J'avais remarqué que mon compagnon d'infortune avait tressailli légèrement en me voyant entrer. Dès que je fus assis, il se leva, pris son verre de tepache de la main gauche, et vint, sans cérémonie, s'installer en me saluant, dans le français le plus pur, d'un:

—Bonjour, don Gustave! Comment vous portez-vous?

Je relevai la tête et regardai mon homme d'un air ébahi.

—Vous ne me reconnaissez pas? me dit-il en souriant.

—Ma foi non, lui répondis-je, et je parierais même que cette fois est la première que je me rencontre avec vous.

—Ne pariez pas, vous perdriez!

—Bah!

—Parole d'honneur. Vous allez en juger. Je suis don Luis Gálvez.

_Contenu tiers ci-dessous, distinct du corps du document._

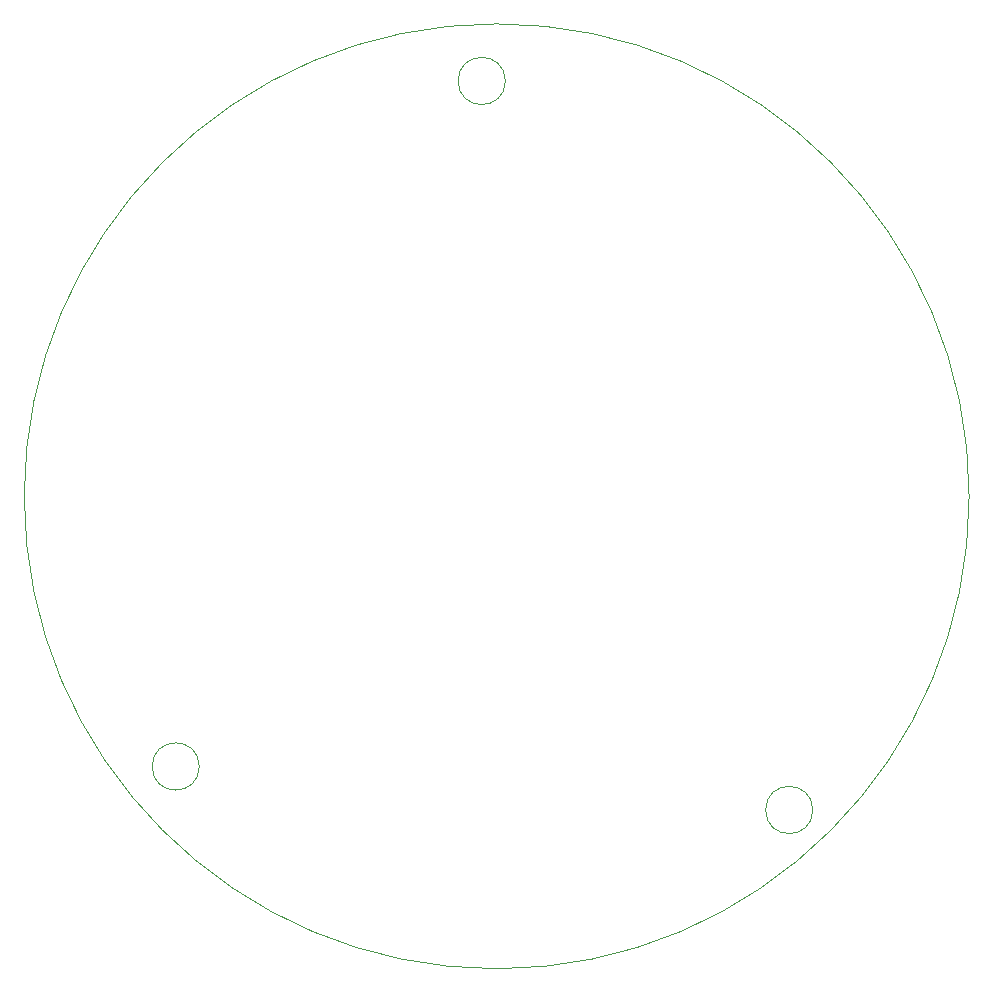
<source format=gbr>
%TF.GenerationSoftware,KiCad,Pcbnew,(6.0.0)*%
%TF.CreationDate,2022-04-16T20:40:41+02:00*%
%TF.ProjectId,bewegungsmelder,62657765-6775-46e6-9773-6d656c646572,rev?*%
%TF.SameCoordinates,Original*%
%TF.FileFunction,Profile,NP*%
%FSLAX46Y46*%
G04 Gerber Fmt 4.6, Leading zero omitted, Abs format (unit mm)*
G04 Created by KiCad (PCBNEW (6.0.0)) date 2022-04-16 20:40:41*
%MOMM*%
%LPD*%
G01*
G04 APERTURE LIST*
%TA.AperFunction,Profile*%
%ADD10C,0.100000*%
%TD*%
G04 APERTURE END LIST*
D10*
X132302000Y-126873000D02*
G75*
G03*
X132302000Y-126873000I-2000000J0D01*
G01*
X80359000Y-123190000D02*
G75*
G03*
X80359000Y-123190000I-2000000J0D01*
G01*
X106267000Y-65151000D02*
G75*
G03*
X106267000Y-65151000I-2000000J0D01*
G01*
X145537000Y-100317407D02*
G75*
G03*
X145537000Y-100317407I-40000000J0D01*
G01*
M02*

</source>
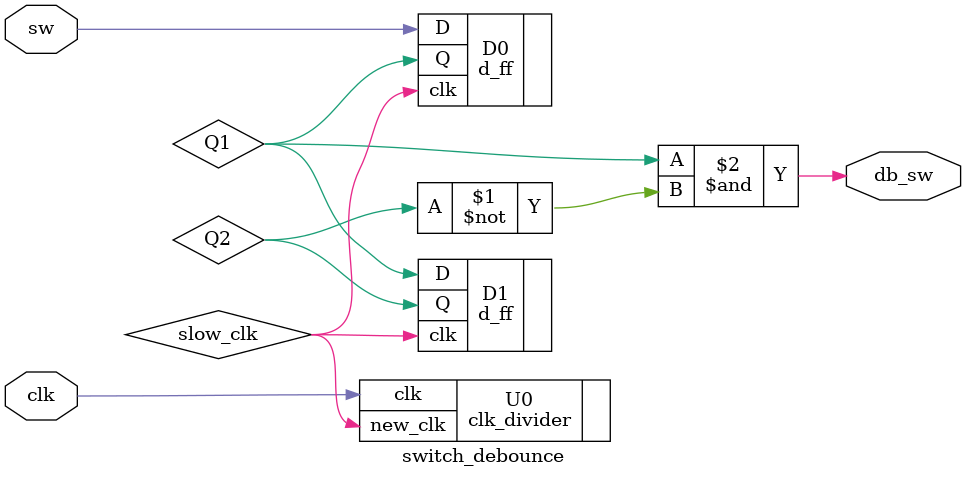
<source format=v>
module switch_debounce(input wire sw, clk, output wire db_sw);
	wire Q1, Q2;
	wire slow_clk;
	clk_divider U0 (.clk(clk), .new_clk(slow_clk));
	d_ff D0 (.D(sw), .clk(slow_clk), .Q(Q1));
	d_ff D1 (.D(Q1), .clk(slow_clk), .Q(Q2));
	
	assign db_sw = Q1 & (~Q2);

endmodule
</source>
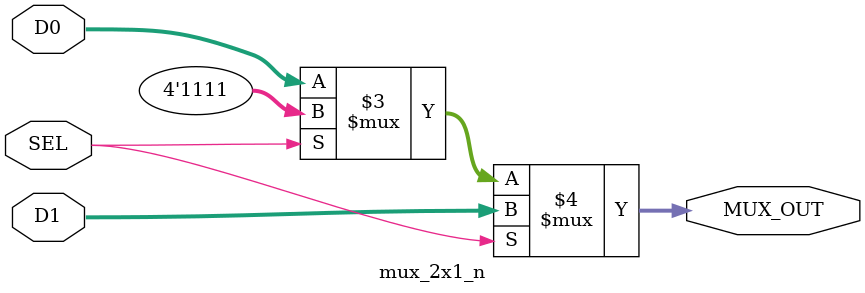
<source format=v>
module mux_2x1_n #(
    parameter BITS = 4
) (
    input  [BITS-1:0] D1,
    input  [BITS-1:0] D0,
    input             SEL,
    output [BITS-1:0] MUX_OUT
);

    assign MUX_OUT = (SEL == 1'b1) ? D1 :
                     (SEL == 1'b0) ? D0 :
                     {BITS{1'b1}}; // default 

endmodule
</source>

—Allons donc! m'écriai-je en haussant les épaules, vous vous moquez de moi? Je connais parfaitement don Luis: il est brun, il n'a pas de barbe, et vous, vous êtes blond, vous portez toute la barbe. D'ailleurs, en supposant que vous soyez don Luis et que vous portiez un déguisement, il est une chose qu'on ne peut changer et à laquelle je vous aurais reconnu.